Top of RECORDS SUPPLIED

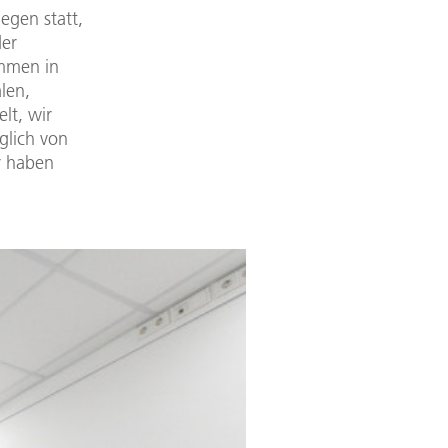
egen statt,
der
ammen in
len,
lt, wir
glich von
r haben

Bottom of RECORDS SUPPLIED

YOUR INSTRUCTIONS :: Omit the pictures and print the listing exactly.

SOLVED PROBLEM ::
egen statt,
der
ammen in
len,
lt, wir
glich von
r haben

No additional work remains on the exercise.